§ **Task requirements**
Transcribe all the entries word for word, but omit the images.
-------
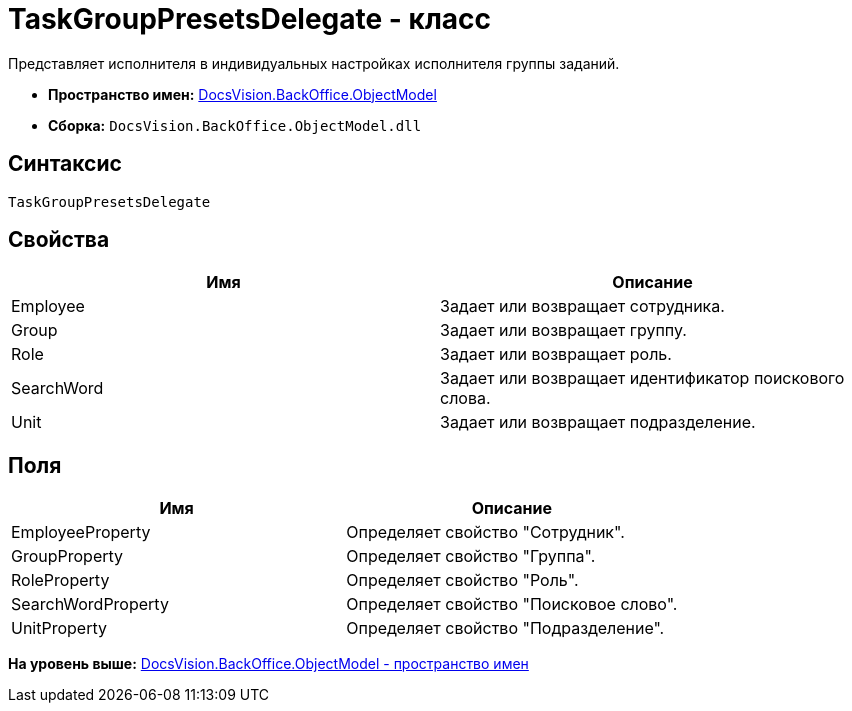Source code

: = TaskGroupPresetsDelegate - класс

Представляет исполнителя в индивидуальных настройках исполнителя группы заданий.

* [.keyword]*Пространство имен:* xref:ObjectModel_NS.adoc[DocsVision.BackOffice.ObjectModel]
* [.keyword]*Сборка:* [.ph .filepath]`DocsVision.BackOffice.ObjectModel.dll`

== Синтаксис

[source,pre,codeblock,language-csharp]
----
TaskGroupPresetsDelegate
----

== Свойства

[cols=",",options="header",]
|===
|Имя |Описание
|Employee |Задает или возвращает сотрудника.
|Group |Задает или возвращает группу.
|Role |Задает или возвращает роль.
|SearchWord |Задает или возвращает идентификатор поискового слова.
|Unit |Задает или возвращает подразделение.
|===

== Поля

[cols=",",options="header",]
|===
|Имя |Описание
|EmployeeProperty |Определяет свойство "Сотрудник".
|GroupProperty |Определяет свойство "Группа".
|RoleProperty |Определяет свойство "Роль".
|SearchWordProperty |Определяет свойство "Поисковое слово".
|UnitProperty |Определяет свойство "Подразделение".
|===

*На уровень выше:* xref:../../../../api/DocsVision/BackOffice/ObjectModel/ObjectModel_NS.adoc[DocsVision.BackOffice.ObjectModel - пространство имен]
-------
§ **Exercise answer**
Source code

: = TaskGroupPresetsDelegate - класс

Представляет исполнителя в индивидуальных настройках исполнителя группы заданий.

* [.keyword]*Пространство имен:* xref:ObjectModel_NS.adoc[DocsVision.BackOffice.ObjectModel]
* [.keyword]*Сборка:* [.ph .filepath]`DocsVision.BackOffice.ObjectModel.dll`

== Синтаксис

[source,pre,codeblock,language-csharp]
----
TaskGroupPresetsDelegate
----

== Свойства

[cols=",",options="header",]
|===
|Имя |Описание
|Employee |Задает или возвращает сотрудника.
|Group |Задает или возвращает группу.
|Role |Задает или возвращает роль.
|SearchWord |Задает или возвращает идентификатор поискового слова.
|Unit |Задает или возвращает подразделение.
|===

== Поля

[cols=",",options="header",]
|===
|Имя |Описание
|EmployeeProperty |Определяет свойство "Сотрудник".
|GroupProperty |Определяет свойство "Группа".
|RoleProperty |Определяет свойство "Роль".
|SearchWordProperty |Определяет свойство "Поисковое слово".
|UnitProperty |Определяет свойство "Подразделение".
|===

*На уровень выше:* xref:../../../../api/DocsVision/BackOffice/ObjectModel/ObjectModel_NS.adoc[DocsVision.BackOffice.ObjectModel - пространство имен]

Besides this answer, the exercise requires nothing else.